[[ INFORMATION SUPPLIED, beginning ]]
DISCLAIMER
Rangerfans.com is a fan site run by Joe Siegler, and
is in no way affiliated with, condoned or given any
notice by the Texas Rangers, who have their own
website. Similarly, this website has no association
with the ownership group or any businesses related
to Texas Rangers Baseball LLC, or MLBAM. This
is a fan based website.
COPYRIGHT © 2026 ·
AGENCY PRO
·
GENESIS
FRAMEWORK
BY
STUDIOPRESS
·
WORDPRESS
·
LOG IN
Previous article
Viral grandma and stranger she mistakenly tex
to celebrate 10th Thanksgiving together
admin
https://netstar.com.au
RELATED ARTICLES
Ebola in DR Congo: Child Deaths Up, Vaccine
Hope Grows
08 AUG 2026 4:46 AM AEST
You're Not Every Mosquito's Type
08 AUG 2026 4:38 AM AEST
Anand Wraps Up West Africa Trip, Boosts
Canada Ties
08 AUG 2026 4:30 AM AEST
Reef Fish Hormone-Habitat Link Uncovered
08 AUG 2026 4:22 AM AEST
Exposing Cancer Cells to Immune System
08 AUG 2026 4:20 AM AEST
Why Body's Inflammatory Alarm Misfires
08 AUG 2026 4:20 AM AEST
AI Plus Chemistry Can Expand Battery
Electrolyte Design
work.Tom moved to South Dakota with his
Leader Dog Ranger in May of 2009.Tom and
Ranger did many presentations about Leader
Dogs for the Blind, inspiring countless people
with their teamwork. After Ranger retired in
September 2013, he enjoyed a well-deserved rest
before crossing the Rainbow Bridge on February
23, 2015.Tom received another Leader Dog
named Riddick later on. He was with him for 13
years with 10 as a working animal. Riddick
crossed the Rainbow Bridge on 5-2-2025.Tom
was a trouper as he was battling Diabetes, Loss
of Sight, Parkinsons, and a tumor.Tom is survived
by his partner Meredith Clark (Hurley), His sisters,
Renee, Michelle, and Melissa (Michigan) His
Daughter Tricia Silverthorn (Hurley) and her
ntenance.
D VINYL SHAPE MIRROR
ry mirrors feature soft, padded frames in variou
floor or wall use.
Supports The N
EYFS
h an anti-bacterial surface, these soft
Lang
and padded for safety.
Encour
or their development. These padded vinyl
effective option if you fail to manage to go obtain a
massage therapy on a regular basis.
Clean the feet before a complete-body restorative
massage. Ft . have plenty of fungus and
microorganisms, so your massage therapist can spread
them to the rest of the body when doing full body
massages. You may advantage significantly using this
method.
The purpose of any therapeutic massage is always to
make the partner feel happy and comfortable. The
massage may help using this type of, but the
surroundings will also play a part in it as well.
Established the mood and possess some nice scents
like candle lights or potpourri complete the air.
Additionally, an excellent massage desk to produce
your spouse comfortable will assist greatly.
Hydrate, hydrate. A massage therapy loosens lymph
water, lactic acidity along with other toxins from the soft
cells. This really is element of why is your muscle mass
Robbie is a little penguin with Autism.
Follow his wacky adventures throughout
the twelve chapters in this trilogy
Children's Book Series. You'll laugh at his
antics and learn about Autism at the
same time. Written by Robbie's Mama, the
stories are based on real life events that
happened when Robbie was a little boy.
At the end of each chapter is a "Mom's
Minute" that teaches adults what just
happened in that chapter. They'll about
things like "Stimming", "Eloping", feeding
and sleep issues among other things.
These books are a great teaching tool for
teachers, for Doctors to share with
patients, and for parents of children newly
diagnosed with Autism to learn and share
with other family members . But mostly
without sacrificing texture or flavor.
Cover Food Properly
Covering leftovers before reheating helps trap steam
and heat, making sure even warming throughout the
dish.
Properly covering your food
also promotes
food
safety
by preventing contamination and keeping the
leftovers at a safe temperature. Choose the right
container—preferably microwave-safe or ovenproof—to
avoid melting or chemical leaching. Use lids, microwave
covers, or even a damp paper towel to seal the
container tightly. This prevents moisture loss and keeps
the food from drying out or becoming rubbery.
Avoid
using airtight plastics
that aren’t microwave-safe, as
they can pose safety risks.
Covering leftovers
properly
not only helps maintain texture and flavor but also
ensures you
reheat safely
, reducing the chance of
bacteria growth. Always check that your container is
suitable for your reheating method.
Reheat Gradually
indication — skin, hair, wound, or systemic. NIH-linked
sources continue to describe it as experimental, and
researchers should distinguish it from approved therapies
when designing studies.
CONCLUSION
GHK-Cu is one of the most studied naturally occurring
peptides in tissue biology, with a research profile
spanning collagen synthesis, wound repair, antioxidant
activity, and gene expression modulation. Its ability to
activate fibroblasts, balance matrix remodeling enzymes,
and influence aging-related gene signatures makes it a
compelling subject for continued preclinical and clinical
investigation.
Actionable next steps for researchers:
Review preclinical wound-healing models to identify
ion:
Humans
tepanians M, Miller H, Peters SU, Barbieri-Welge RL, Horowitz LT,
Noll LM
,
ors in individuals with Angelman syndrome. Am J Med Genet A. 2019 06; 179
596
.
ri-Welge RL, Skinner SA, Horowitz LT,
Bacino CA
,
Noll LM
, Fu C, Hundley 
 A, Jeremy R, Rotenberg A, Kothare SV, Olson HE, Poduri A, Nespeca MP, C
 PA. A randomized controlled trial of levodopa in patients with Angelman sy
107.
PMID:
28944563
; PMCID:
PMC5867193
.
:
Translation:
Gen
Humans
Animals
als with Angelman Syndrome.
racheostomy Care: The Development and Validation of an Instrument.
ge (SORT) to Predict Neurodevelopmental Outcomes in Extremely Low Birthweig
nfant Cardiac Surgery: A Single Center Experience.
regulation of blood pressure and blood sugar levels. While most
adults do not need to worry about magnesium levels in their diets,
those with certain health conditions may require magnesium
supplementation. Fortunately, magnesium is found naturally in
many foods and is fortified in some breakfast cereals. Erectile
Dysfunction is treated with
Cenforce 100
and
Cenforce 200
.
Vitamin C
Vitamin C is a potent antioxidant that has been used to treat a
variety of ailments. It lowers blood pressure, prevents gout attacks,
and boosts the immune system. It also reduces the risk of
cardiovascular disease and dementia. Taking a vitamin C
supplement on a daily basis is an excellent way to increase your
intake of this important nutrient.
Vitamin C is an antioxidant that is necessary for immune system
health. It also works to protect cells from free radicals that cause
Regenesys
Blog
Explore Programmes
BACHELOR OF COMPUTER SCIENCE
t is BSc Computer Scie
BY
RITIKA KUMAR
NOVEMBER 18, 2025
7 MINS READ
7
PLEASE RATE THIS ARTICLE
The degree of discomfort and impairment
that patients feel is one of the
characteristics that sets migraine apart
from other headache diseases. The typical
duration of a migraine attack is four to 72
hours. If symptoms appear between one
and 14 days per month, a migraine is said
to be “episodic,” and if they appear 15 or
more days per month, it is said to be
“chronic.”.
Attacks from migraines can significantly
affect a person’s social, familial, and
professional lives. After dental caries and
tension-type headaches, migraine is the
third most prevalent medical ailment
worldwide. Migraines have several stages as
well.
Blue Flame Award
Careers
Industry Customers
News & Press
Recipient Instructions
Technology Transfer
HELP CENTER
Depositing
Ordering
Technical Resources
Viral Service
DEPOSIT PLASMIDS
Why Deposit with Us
[[ INFORMATION SUPPLIED, end ]]
§ **WHAT YOU NEED TO DO**:
The lines to extract from the data above begin with the line containing "Properly covering your food" and end with the line containing "container tightly. This". Extract them exactly, including both.

§ **ANSWER FOR THE TASK**:
Properly covering your food
also promotes
food
safety
by preventing contamination and keeping the
leftovers at a safe temperature. Choose the right
container—preferably microwave-safe or ovenproof—to
avoid melting or chemical leaching. Use lids, microwave
covers, or even a damp paper towel to seal the
container tightly. This prevents moisture loss and keeps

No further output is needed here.